Please restate each line of the material word for word and omit any pictures.

------------------------------

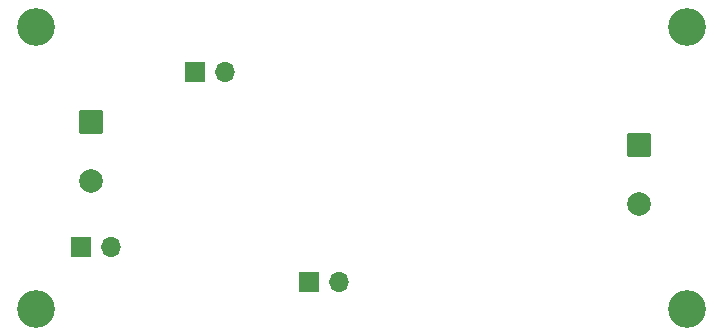
<source format=gbr>
%TF.GenerationSoftware,KiCad,Pcbnew,7.0.9*%
%TF.CreationDate,2023-12-10T23:23:11+01:00*%
%TF.ProjectId,LED Driver,4c454420-4472-4697-9665-722e6b696361,rev?*%
%TF.SameCoordinates,Original*%
%TF.FileFunction,Soldermask,Bot*%
%TF.FilePolarity,Negative*%
%FSLAX46Y46*%
G04 Gerber Fmt 4.6, Leading zero omitted, Abs format (unit mm)*
G04 Created by KiCad (PCBNEW 7.0.9) date 2023-12-10 23:23:11*
%MOMM*%
%LPD*%
G01*
G04 APERTURE LIST*
G04 Aperture macros list*
%AMRoundRect*
0 Rectangle with rounded corners*
0 $1 Rounding radius*
0 $2 $3 $4 $5 $6 $7 $8 $9 X,Y pos of 4 corners*
0 Add a 4 corners polygon primitive as box body*
4,1,4,$2,$3,$4,$5,$6,$7,$8,$9,$2,$3,0*
0 Add four circle primitives for the rounded corners*
1,1,$1+$1,$2,$3*
1,1,$1+$1,$4,$5*
1,1,$1+$1,$6,$7*
1,1,$1+$1,$8,$9*
0 Add four rect primitives between the rounded corners*
20,1,$1+$1,$2,$3,$4,$5,0*
20,1,$1+$1,$4,$5,$6,$7,0*
20,1,$1+$1,$6,$7,$8,$9,0*
20,1,$1+$1,$8,$9,$2,$3,0*%
G04 Aperture macros list end*
%ADD10C,3.200000*%
%ADD11R,1.700000X1.700000*%
%ADD12O,1.700000X1.700000*%
%ADD13RoundRect,0.102000X-0.900000X0.900000X-0.900000X-0.900000X0.900000X-0.900000X0.900000X0.900000X0*%
%ADD14C,2.004000*%
G04 APERTURE END LIST*
D10*
%TO.C,H2*%
X129794000Y-38100000D03*
%TD*%
D11*
%TO.C,J2*%
X78475000Y-56750000D03*
D12*
X81015000Y-56750000D03*
%TD*%
D13*
%TO.C,LED_STRIP_0*%
X125700000Y-48046000D03*
D14*
X125700000Y-53046000D03*
%TD*%
D11*
%TO.C,J1*%
X97785000Y-59690000D03*
D12*
X100325000Y-59690000D03*
%TD*%
D10*
%TO.C,H1*%
X74676000Y-38100000D03*
%TD*%
D11*
%TO.C,J3*%
X88133000Y-41910000D03*
D12*
X90673000Y-41910000D03*
%TD*%
D13*
%TO.C,J4*%
X79300000Y-46100000D03*
D14*
X79300000Y-51100000D03*
%TD*%
D10*
%TO.C,H3*%
X129794000Y-61976000D03*
%TD*%
%TO.C,H4*%
X74676000Y-61976000D03*
%TD*%
M02*

</source>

------------------------------

Problem solution:
<source format=gbr>
%TF.GenerationSoftware,KiCad,Pcbnew,7.0.9*%
%TF.CreationDate,2023-12-10T23:23:11+01:00*%
%TF.ProjectId,LED Driver,4c454420-4472-4697-9665-722e6b696361,rev?*%
%TF.SameCoordinates,Original*%
%TF.FileFunction,Soldermask,Bot*%
%TF.FilePolarity,Negative*%
%FSLAX46Y46*%
G04 Gerber Fmt 4.6, Leading zero omitted, Abs format (unit mm)*
G04 Created by KiCad (PCBNEW 7.0.9) date 2023-12-10 23:23:11*
%MOMM*%
%LPD*%
G01*
G04 APERTURE LIST*
G04 Aperture macros list*
%AMRoundRect*
0 Rectangle with rounded corners*
0 $1 Rounding radius*
0 $2 $3 $4 $5 $6 $7 $8 $9 X,Y pos of 4 corners*
0 Add a 4 corners polygon primitive as box body*
4,1,4,$2,$3,$4,$5,$6,$7,$8,$9,$2,$3,0*
0 Add four circle primitives for the rounded corners*
1,1,$1+$1,$2,$3*
1,1,$1+$1,$4,$5*
1,1,$1+$1,$6,$7*
1,1,$1+$1,$8,$9*
0 Add four rect primitives between the rounded corners*
20,1,$1+$1,$2,$3,$4,$5,0*
20,1,$1+$1,$4,$5,$6,$7,0*
20,1,$1+$1,$6,$7,$8,$9,0*
20,1,$1+$1,$8,$9,$2,$3,0*%
G04 Aperture macros list end*
%ADD10C,3.200000*%
%ADD11R,1.700000X1.700000*%
%ADD12O,1.700000X1.700000*%
%ADD13RoundRect,0.102000X-0.900000X0.900000X-0.900000X-0.900000X0.900000X-0.900000X0.900000X0.900000X0*%
%ADD14C,2.004000*%
G04 APERTURE END LIST*
D10*
%TO.C,H2*%
X129794000Y-38100000D03*
%TD*%
D11*
%TO.C,J2*%
X78475000Y-56750000D03*
D12*
X81015000Y-56750000D03*
%TD*%
D13*
%TO.C,LED_STRIP_0*%
X125700000Y-48046000D03*
D14*
X125700000Y-53046000D03*
%TD*%
D11*
%TO.C,J1*%
X97785000Y-59690000D03*
D12*
X100325000Y-59690000D03*
%TD*%
D10*
%TO.C,H1*%
X74676000Y-38100000D03*
%TD*%
D11*
%TO.C,J3*%
X88133000Y-41910000D03*
D12*
X90673000Y-41910000D03*
%TD*%
D13*
%TO.C,J4*%
X79300000Y-46100000D03*
D14*
X79300000Y-51100000D03*
%TD*%
D10*
%TO.C,H3*%
X129794000Y-61976000D03*
%TD*%
%TO.C,H4*%
X74676000Y-61976000D03*
%TD*%
M02*

</source>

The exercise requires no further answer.